WSP regio Amersfoort probeert het tij te keren met het Ontwikkelpad Kinderopvang, door werkgevers te vinden die een werkplek of werkervaringsplek ter beschikking willen stellen.
Pedagogisch coaches merken dat de tekorten al voelbaar zijn en zien gaten in de roosters van sommige organisaties.
De capaciteit van kinderdagverblijven is in driekwart van de gemeenten minder dan 50 procent, wat betekent dat het aantal kinderen dat naar de opvang gaat minstens twee keer zo groot is als het aantal beschikbare plekken.
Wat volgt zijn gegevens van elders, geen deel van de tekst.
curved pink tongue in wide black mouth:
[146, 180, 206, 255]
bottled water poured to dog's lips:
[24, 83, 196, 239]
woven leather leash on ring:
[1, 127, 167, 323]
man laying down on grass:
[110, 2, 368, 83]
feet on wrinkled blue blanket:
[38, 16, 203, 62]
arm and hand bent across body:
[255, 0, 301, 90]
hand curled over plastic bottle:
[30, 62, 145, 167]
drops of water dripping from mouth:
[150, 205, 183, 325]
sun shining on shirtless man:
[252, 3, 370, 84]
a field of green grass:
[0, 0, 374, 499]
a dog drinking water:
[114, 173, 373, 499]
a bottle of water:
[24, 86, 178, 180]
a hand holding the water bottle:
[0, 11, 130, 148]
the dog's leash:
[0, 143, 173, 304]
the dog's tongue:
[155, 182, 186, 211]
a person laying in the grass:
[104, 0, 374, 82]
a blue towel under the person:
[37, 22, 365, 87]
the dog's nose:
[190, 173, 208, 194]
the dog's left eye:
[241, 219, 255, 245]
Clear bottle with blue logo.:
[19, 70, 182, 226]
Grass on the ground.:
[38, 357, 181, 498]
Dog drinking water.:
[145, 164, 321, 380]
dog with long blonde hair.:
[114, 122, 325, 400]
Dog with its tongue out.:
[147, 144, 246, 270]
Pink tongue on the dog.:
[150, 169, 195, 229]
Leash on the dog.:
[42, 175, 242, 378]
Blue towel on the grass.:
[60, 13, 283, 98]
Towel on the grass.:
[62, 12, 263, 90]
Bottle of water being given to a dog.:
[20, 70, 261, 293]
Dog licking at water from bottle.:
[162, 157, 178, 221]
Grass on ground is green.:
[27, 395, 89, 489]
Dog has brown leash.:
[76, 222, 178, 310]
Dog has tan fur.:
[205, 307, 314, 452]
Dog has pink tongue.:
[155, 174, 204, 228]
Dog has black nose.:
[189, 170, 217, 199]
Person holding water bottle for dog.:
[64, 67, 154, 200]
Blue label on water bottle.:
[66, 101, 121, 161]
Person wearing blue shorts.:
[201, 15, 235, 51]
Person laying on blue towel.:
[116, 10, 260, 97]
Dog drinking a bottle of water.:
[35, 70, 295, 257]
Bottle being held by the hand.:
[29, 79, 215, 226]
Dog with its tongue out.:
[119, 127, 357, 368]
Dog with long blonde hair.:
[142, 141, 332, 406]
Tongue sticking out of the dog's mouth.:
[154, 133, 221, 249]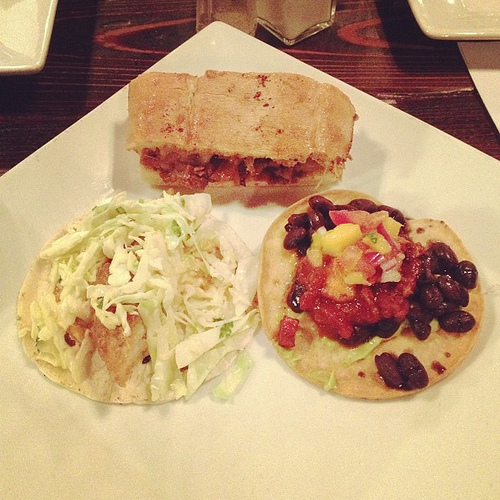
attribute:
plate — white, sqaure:
[54, 130, 476, 500]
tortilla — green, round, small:
[49, 212, 225, 410]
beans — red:
[310, 219, 455, 374]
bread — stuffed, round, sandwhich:
[127, 77, 359, 182]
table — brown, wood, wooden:
[73, 11, 130, 61]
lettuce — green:
[116, 229, 191, 301]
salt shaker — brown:
[269, 10, 342, 44]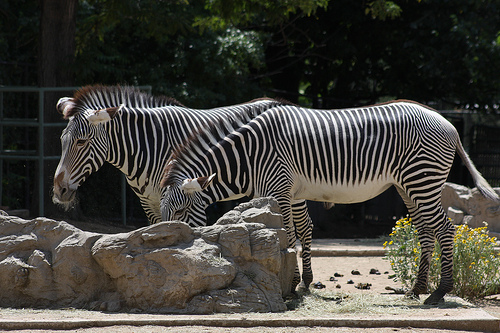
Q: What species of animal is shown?
A: Zebra.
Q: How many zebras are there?
A: Two.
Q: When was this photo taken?
A: Day time.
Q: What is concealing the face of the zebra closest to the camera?
A: A rock.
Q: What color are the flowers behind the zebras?
A: Yellow.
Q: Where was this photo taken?
A: A zoo.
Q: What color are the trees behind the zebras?
A: Green.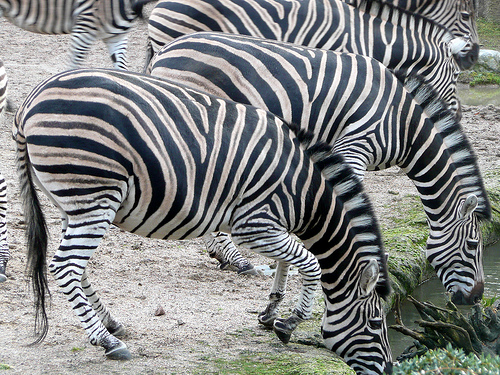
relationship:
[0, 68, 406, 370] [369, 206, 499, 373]
zebra drinking water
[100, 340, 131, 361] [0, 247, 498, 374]
hoof on top of ground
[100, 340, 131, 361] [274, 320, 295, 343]
hoof next to hoof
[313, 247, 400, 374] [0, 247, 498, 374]
head next to ground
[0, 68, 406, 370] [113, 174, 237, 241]
zebra has belly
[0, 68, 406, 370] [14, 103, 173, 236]
zebra has stripe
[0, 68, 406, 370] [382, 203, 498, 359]
zebra drinking water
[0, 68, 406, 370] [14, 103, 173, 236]
zebra have stripe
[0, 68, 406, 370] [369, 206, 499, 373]
zebra next to water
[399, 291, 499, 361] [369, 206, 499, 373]
roots are inside of water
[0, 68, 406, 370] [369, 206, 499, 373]
zebra near water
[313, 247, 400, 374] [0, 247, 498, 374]
head near ground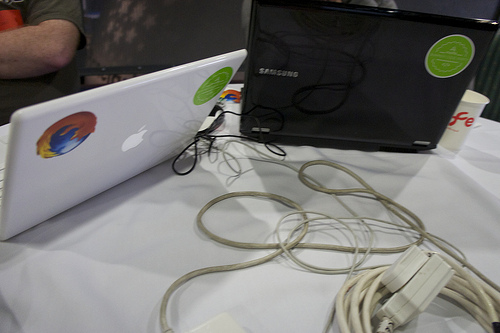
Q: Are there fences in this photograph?
A: No, there are no fences.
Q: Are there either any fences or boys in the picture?
A: No, there are no fences or boys.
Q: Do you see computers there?
A: Yes, there is a computer.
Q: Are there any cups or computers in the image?
A: Yes, there is a computer.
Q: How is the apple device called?
A: The device is a computer.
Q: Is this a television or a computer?
A: This is a computer.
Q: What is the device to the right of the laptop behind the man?
A: The device is a computer.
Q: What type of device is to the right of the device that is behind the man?
A: The device is a computer.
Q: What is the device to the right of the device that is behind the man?
A: The device is a computer.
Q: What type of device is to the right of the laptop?
A: The device is a computer.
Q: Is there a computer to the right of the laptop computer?
A: Yes, there is a computer to the right of the laptop computer.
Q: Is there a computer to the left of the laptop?
A: No, the computer is to the right of the laptop.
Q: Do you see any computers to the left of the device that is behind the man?
A: No, the computer is to the right of the laptop.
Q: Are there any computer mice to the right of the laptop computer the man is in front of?
A: No, there is a computer to the right of the laptop.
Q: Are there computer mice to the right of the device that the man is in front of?
A: No, there is a computer to the right of the laptop.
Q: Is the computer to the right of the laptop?
A: Yes, the computer is to the right of the laptop.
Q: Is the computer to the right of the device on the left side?
A: Yes, the computer is to the right of the laptop.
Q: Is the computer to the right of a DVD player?
A: No, the computer is to the right of the laptop.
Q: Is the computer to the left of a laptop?
A: No, the computer is to the right of a laptop.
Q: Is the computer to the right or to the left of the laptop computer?
A: The computer is to the right of the laptop computer.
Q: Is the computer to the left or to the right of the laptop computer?
A: The computer is to the right of the laptop computer.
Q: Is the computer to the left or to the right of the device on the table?
A: The computer is to the right of the laptop computer.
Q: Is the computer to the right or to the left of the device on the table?
A: The computer is to the right of the laptop computer.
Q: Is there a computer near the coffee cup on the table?
A: Yes, there is a computer near the coffee cup.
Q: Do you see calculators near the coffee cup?
A: No, there is a computer near the coffee cup.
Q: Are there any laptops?
A: Yes, there is a laptop.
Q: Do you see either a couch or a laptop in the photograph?
A: Yes, there is a laptop.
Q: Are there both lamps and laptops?
A: No, there is a laptop but no lamps.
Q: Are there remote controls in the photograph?
A: No, there are no remote controls.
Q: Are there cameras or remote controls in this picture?
A: No, there are no remote controls or cameras.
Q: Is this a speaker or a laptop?
A: This is a laptop.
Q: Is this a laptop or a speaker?
A: This is a laptop.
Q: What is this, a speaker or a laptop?
A: This is a laptop.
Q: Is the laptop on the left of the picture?
A: Yes, the laptop is on the left of the image.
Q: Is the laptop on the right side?
A: No, the laptop is on the left of the image.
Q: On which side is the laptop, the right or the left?
A: The laptop is on the left of the image.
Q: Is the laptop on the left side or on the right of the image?
A: The laptop is on the left of the image.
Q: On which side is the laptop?
A: The laptop is on the left of the image.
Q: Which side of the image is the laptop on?
A: The laptop is on the left of the image.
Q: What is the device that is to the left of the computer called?
A: The device is a laptop.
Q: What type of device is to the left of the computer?
A: The device is a laptop.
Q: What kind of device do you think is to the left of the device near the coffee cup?
A: The device is a laptop.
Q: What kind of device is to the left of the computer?
A: The device is a laptop.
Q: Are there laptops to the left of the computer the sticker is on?
A: Yes, there is a laptop to the left of the computer.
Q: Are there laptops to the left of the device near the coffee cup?
A: Yes, there is a laptop to the left of the computer.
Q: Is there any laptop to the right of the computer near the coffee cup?
A: No, the laptop is to the left of the computer.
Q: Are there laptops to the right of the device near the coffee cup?
A: No, the laptop is to the left of the computer.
Hoewel de meeste kinderen gemiddeld maar twee dagen per week in de opvang zitten, blijft de situatie stressvol voor werkende ouders.
De druk op de kinderopvang verschilt per gemeente. Gemeenten zoals Urk, Hardinxveld-Giessendam, Tholen en Barneveld hebben het zwaar.
Het tekort aan personeel in de kinderopvang is een ernstig probleem dat de toegankelijkheid en betaalbaarheid van kinderopvang in Nederland bedreigt. De gevolgen voor ouders zijn aanzienlijk, met lange wachtlijsten, hogere kosten en de noodzaak om soms minder te werken. Verschillende initiatieven worden genomen om het tekort aan te pakken, maar het is nog onduidelijk of deze voldoende zullen zijn om de groeiende vraag naar kinderopvang te kunnen bedienen, zeker gezien de plannen voor vrijwel gratis kinderopvang. Een gezamenlijke aanpak van overheid, gemeenten, kinderopvangorganisaties en opleiders is essentieel om de sector te versterken en de toekomst van de kinderopvang te waarborgen.